El lado externo de las piezas cerámicas fue tratado con varios tonos de arcilla, similares a los de los ladrillos de los edificios circundantes del hospital. Se utilizaron cuatro colores de arcilla natural para combinar con la diversidad de colores de las fachadas de los edificios tradicionales.

Las piezas cerámicas que componen la fachada están vitrificadas en su cara interior. Sus colores se distribuyen en una especie de mosaico, de forma aleatoria. Este enfoque ha sido sugerido por el patrón visual del artista postimpresionista francés Georges-Pierre Seurat, en particular por su pintura “Una tarde de domingo en la isla de La Grande Jatte”. La pintura es un ejemplo extraordinario de la técnica conocida como puntillismo. Los diminutos puntos yuxtapuestos de pintura multicolor permiten que el ojo del espectador mezcle los colores de forma óptica, en lugar de mezclarlos físicamente en el lienzo.

En colaboración con el equipo de Flexbrick, el equipo de arquitectos diseñó un protector solar con mayor profundidad que el que suele proporcionar Flexbrick, e incorporó un nuevo pliegue en la pieza. Este requisito originó el diálogo con la industria y condujo a la evolución del sistema Flexbrick.

Originalmente, se consideró aumentar el grosor de las piezas cerámicas para crear una sombra capaz de proteger las fachadas de la radiación solar excesiva. Finalmente, en lugar de aumentar el grosor de las piezas, lo que habría provocado un peso excesivo, se decidió adoptar un pliegue geométrico en forma de alero, cumpliendo así la función buscada.

Se llevó a cabo un proceso de investigación y desarrollo para definir la forma final de la pieza cerámica. Incluyó diseño interactivo, trabajo en equipo, muestras, pruebas y optimización. La forma final de las piezas cerámicas cambia según la orientación de la fachada en la que se ubican, para adaptarse a las condiciones solares. El enfoque de diseño se basa en el hecho de que la fachada sur recibe más radiación de las posiciones más altas del sol, mientras que las fachadas este y oeste cuentan con ángulos más bajos de radiación solar. Para evitar el sobrecalentamiento del edificio, se debe evitar la mayor parte de la radiación solar incidente. Teniendo en cuenta estos dos supuestos básicos, que luego fueron justificados por la simulación energética y los estudios solares, se propusieron dos formas diferentes de la pieza cerámica.
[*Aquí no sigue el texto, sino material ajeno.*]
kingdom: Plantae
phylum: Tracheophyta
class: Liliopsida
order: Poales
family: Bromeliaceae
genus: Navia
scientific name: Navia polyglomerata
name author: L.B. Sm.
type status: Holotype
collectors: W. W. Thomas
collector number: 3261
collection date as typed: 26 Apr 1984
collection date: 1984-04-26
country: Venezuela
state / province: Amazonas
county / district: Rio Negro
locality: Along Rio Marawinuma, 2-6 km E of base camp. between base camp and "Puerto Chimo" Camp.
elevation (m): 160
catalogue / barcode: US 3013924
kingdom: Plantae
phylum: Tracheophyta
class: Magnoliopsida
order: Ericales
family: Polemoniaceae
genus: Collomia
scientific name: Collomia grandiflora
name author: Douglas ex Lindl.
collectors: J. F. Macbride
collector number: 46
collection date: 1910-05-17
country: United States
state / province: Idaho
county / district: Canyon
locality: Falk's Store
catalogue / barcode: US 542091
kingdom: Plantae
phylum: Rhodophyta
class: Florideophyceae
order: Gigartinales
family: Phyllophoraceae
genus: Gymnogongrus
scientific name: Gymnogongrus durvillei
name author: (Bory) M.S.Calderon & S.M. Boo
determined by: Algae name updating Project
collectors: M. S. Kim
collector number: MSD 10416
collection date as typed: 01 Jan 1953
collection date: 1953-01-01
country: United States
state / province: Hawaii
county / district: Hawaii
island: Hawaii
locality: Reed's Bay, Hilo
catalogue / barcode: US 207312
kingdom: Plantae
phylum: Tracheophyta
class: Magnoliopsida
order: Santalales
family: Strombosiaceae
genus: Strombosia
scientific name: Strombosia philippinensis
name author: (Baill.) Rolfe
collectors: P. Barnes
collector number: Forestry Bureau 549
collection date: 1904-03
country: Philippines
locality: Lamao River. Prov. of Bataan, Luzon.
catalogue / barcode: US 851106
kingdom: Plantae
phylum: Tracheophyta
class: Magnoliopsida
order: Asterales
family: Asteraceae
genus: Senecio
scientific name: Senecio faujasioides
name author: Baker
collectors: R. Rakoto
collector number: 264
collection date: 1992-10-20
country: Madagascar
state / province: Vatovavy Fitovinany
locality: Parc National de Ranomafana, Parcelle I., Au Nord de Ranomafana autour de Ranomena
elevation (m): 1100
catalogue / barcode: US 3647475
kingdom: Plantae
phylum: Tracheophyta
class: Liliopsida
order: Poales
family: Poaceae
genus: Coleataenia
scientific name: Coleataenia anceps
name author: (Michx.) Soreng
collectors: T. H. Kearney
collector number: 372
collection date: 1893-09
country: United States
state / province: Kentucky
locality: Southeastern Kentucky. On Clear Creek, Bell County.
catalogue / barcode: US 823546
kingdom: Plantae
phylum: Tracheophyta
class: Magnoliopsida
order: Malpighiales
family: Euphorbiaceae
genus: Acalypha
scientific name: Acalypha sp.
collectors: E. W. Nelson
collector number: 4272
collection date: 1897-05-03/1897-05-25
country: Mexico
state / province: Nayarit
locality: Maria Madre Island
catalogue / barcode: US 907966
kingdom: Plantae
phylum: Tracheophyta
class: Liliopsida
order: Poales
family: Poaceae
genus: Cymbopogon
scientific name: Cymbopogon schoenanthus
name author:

Debido al Plan Cerdá para el Eixample de Barcelona, ​​el edificio cuenta con orientación S-E, S-O, N-E y N-O. Para la orientación S-E y S-O, hay un barrido adicional que comienza en el borde inferior del elemento original y continúa en una inclinación de 45º, como si estuviera de cara al sol. La geometría resultante se optimiza para evitar la incidencia directa de la radiación solar, pero permite la entrada de luz diurna difusa en los espacios interiores.

Del mismo modo, el elemento Flexbrick original está optimizado y diseñado para la orientación Noreste, con el objetivo de disminuir la demanda de refrigeración del edificio protegiéndolo de las ganancias solares. En este caso, predominan los ángulos solares más bajos, lo que conduce a la aplicación de un barrido de sombreado vertical adicional. La eficacia de esta solución ha sido probada mediante un estudio solar, analizando la radiación solar incidente en el acristalamiento detrás de la piel cerámica de la fachada.